It’s 2017, and a prominent federal judge is retiring after over a dozen women came forward about him sexually harassing them on the job. It’s 2020, and a woman is testifying before Congress about a prominent federal judge sexually harassing her on the job. It’s 2024, and a federal judge is resigning after an investigation into him sexually harassing a woman on the job—and later, assaulting her.
The federal judiciary is not just the branch of government responsible for administering the nation’s laws; it is also a workplace. And as in many other workplaces, sexual harassment is an open secret, discussed in hushed tones by employees who, unlike their bosses, do not enjoy life tenure.
In other workplaces, employees have at least some legal recourse if their rights are violated by bad bosses. In the judiciary? Not so much. Federal antidiscrimination laws don’t apply to the judiciary’s 30,000 employees, which include law clerks, staff attorneys, public defenders, librarians, administrative staffers, and more. They instead have to depend on internal oversight mechanisms, and a new congressionally-funded report shows that those systems are woefully inadequate.
Right now, all courts have their own systems for handling workplace conduct issues, which are called Employee Dispute Resolution or “EDR” plans. The judiciary substantially revised its model EDR plans at the height of the #MeToo movement, and the new report assesses how those plans are working. Some revisions have been helpful; for example, the plans created an avenue for employees to receive confidential advice and guidance, and the study points to a “broad consensus” that this has helped employees “seek support or explore options before problems escalate.” Other interviewees mentioned “the explicit prohibition of abusive conduct as a very significant provision in the Model EDR Plan.” It’s a little concerning that judges need to explicitly be told “don’t abuse your employees,” but hey, I’m glad it’s working.
Still, the study unearthed significant room for improvement. Interviewees spoke about the huge power imbalance between judges and their clerks, who still fear “retaliation from within or outside the court.” Some judges acknowledged a “continuing reluctance” to “report on or sit in judgment of their colleagues on the bench.” And judicial branch employees, unlike their peers in the executive or legislative branches, still aren’t permitted to seek money damages in federal court. This not only leaves them uncompensated for the harm they endured, but also makes legal representation more unaffordable, since plaintiffs often pay their attorneys using a percentage of any monetary award. Quite literally, no one is making judges pay for their bad actions.

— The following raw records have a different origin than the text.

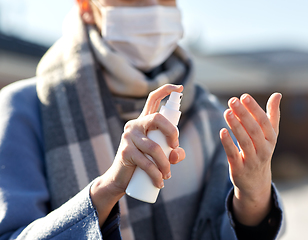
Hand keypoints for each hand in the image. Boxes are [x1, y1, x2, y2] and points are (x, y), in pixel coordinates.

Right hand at [90, 84, 185, 225]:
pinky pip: (146, 163)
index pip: (153, 99)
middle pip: (157, 119)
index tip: (180, 87)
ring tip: (168, 176)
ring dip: (165, 165)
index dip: (166, 90)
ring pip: (154, 147)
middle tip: (175, 147)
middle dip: (172, 132)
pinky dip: (156, 175)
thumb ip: (173, 152)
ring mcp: (129, 137)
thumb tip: (177, 153)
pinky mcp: (125, 151)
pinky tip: (160, 183)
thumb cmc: (143, 163)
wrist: (120, 178)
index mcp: (144, 121)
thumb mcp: (161, 155)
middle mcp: (135, 124)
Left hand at [220, 93, 281, 225]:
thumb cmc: (261, 151)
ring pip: (244, 141)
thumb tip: (277, 94)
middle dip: (243, 114)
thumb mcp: (270, 135)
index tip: (244, 96)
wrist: (256, 181)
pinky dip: (228, 143)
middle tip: (232, 100)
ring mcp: (252, 160)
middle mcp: (264, 150)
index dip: (254, 109)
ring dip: (235, 126)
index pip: (264, 122)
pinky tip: (222, 131)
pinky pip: (233, 155)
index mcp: (271, 139)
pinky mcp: (239, 169)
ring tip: (227, 112)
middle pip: (254, 130)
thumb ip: (272, 114)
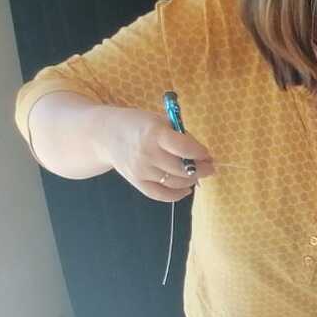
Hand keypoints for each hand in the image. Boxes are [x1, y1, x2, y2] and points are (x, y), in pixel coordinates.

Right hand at [98, 107, 214, 201]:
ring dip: (192, 180)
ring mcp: (141, 170)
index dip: (200, 153)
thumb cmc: (140, 125)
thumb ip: (182, 136)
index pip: (184, 148)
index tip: (207, 154)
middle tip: (209, 167)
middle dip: (201, 169)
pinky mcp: (136, 182)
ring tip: (197, 174)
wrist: (107, 134)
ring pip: (175, 182)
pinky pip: (160, 194)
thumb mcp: (161, 121)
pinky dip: (177, 195)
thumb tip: (204, 156)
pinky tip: (186, 189)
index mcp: (155, 133)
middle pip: (182, 169)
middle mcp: (147, 153)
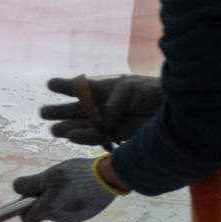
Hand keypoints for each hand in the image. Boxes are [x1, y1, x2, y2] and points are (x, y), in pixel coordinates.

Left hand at [13, 158, 120, 221]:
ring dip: (56, 197)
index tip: (26, 194)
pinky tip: (76, 185)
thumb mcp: (48, 175)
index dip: (22, 208)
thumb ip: (30, 184)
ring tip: (65, 181)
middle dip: (40, 199)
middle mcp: (61, 219)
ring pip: (57, 208)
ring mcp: (75, 218)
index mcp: (49, 210)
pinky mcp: (86, 214)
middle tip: (47, 182)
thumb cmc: (75, 176)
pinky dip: (69, 198)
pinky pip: (70, 207)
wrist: (107, 178)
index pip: (27, 220)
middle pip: (42, 212)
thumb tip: (16, 188)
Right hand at [40, 75, 162, 145]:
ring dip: (68, 127)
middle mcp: (106, 106)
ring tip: (52, 130)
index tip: (50, 84)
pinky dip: (84, 137)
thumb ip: (109, 104)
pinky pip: (98, 137)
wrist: (177, 112)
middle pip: (79, 109)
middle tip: (43, 113)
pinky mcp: (120, 136)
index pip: (83, 87)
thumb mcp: (127, 89)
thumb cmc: (153, 92)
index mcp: (108, 89)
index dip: (66, 86)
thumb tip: (102, 123)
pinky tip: (71, 136)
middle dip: (61, 111)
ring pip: (84, 125)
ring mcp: (112, 122)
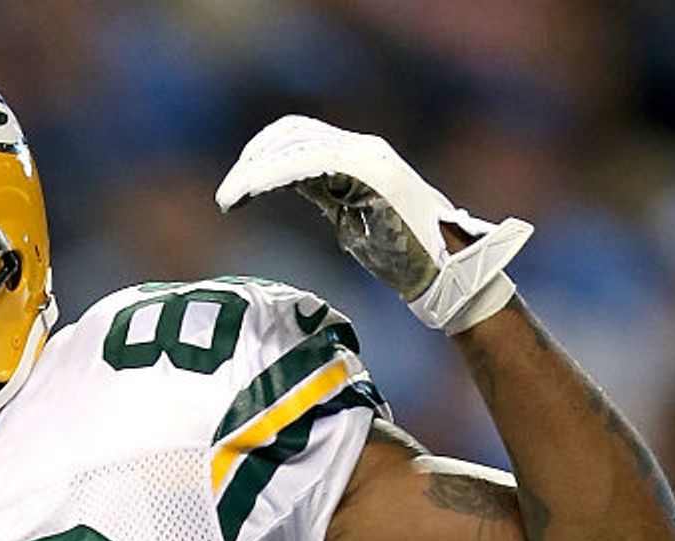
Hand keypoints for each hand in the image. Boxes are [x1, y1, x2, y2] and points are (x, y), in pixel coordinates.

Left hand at [215, 114, 531, 332]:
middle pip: (293, 133)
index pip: (300, 136)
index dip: (262, 153)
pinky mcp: (372, 177)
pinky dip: (275, 175)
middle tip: (227, 196)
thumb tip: (297, 186)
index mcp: (357, 157)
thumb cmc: (404, 254)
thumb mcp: (352, 219)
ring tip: (230, 199)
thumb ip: (327, 196)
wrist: (447, 274)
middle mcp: (363, 149)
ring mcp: (369, 160)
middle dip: (252, 160)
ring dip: (256, 170)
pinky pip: (313, 164)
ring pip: (298, 146)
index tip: (237, 186)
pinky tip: (252, 192)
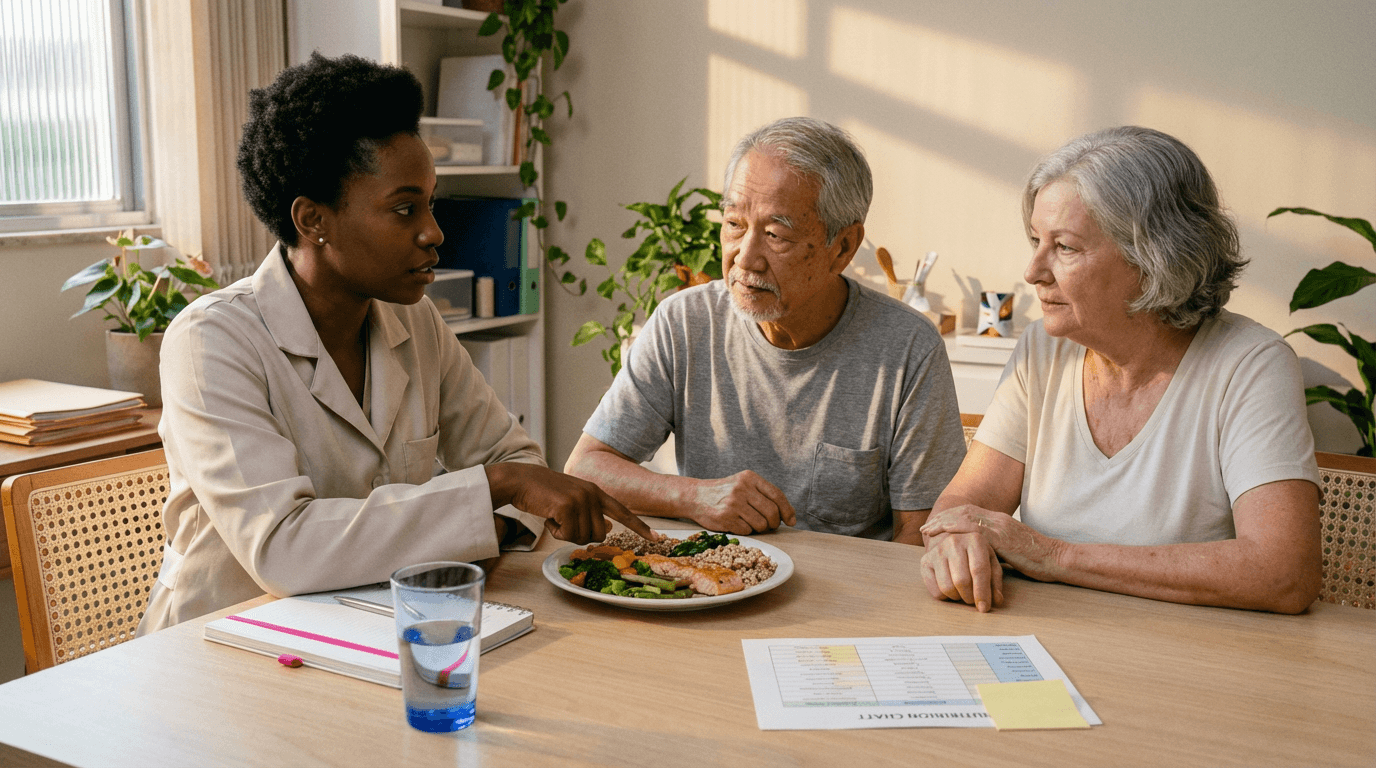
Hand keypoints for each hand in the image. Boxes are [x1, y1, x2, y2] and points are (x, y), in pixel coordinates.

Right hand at [485, 463, 659, 543]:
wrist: (521, 480)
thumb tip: (606, 529)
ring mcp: (581, 499)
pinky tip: (548, 517)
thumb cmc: (543, 493)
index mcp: (596, 492)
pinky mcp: (567, 506)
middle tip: (563, 522)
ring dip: (565, 534)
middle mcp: (592, 494)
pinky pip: (567, 535)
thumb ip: (591, 512)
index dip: (640, 527)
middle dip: (580, 535)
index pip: (623, 512)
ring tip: (554, 516)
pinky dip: (555, 532)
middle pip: (599, 535)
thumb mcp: (572, 499)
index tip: (657, 538)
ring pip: (583, 537)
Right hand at [688, 471, 796, 534]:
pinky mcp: (725, 517)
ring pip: (761, 524)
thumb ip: (763, 495)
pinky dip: (746, 530)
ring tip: (752, 523)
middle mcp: (742, 488)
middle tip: (771, 525)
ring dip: (760, 528)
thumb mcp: (743, 484)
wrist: (695, 496)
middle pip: (772, 512)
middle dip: (774, 523)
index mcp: (750, 478)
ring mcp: (733, 503)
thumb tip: (788, 516)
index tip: (792, 520)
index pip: (777, 495)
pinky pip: (747, 530)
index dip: (788, 510)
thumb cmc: (724, 492)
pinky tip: (738, 524)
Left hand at [920, 506, 1061, 580]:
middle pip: (963, 512)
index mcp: (1000, 521)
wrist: (1057, 559)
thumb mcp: (1012, 551)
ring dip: (944, 522)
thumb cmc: (1037, 560)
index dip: (950, 518)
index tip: (935, 525)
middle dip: (942, 518)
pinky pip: (975, 529)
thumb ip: (996, 550)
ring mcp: (1000, 526)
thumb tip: (981, 558)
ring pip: (965, 517)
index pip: (969, 513)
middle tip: (926, 526)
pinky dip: (957, 530)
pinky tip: (945, 533)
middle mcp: (998, 519)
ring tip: (929, 529)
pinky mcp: (1002, 536)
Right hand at [921, 528, 1003, 612]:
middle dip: (969, 597)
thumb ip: (995, 582)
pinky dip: (945, 597)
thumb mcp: (990, 563)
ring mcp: (937, 551)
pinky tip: (950, 589)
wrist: (951, 542)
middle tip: (972, 599)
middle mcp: (954, 542)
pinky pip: (935, 591)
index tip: (984, 608)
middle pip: (962, 581)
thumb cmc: (975, 556)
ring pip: (947, 587)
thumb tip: (996, 601)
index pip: (979, 570)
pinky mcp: (925, 561)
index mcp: (974, 539)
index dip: (982, 592)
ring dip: (957, 597)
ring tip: (962, 592)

The report offers 34 recommendations to overhaul the judiciary’s response to workplace misconduct, including making monetary compensation available as a remedy; developing guidance for the judges who oversee formal complaint proceedings; and providing training about what constitutes abusive conduct under the policy. California Representative Norma Torres, who directed the study, urged the judiciary to work harder on building systems for handling sexual harassment claims, since, she said, “its longstanding reliance on the good character and conduct of individuals alone has been grossly insufficient.”
Notably, four years ago, Torres requested that the Government Accountability Office conduct an audit of the judiciary’s systems for preventing and handling sexual harassment. But, she says, the GAO was more or less stonewalled by the Administrative Office of the Courts, an agency responsible for a broad range of federal court services and led by Judge Robert J. Conrad, Jr., an appointee of Chief Justice John Roberts. Throughout the two-year study, the Administrative Office only allowed the GAO to speak with a single judicial employee.
The judiciary’s sloppy response to sexual harassment and refusal to cooperate with an investigation into said sloppy response underscores the judiciary’s culture of impunity. The notion that the judiciary is beyond reproach puts workers in unacceptable danger, and erodes the public trust that a legal system requires to function. Whether they’re accepting lavish gifts or ignoring conflicts of interest or abusing their employees, too many judges think they answer to no one. Congress must remind them otherwise, and reports like this one are just the beginning.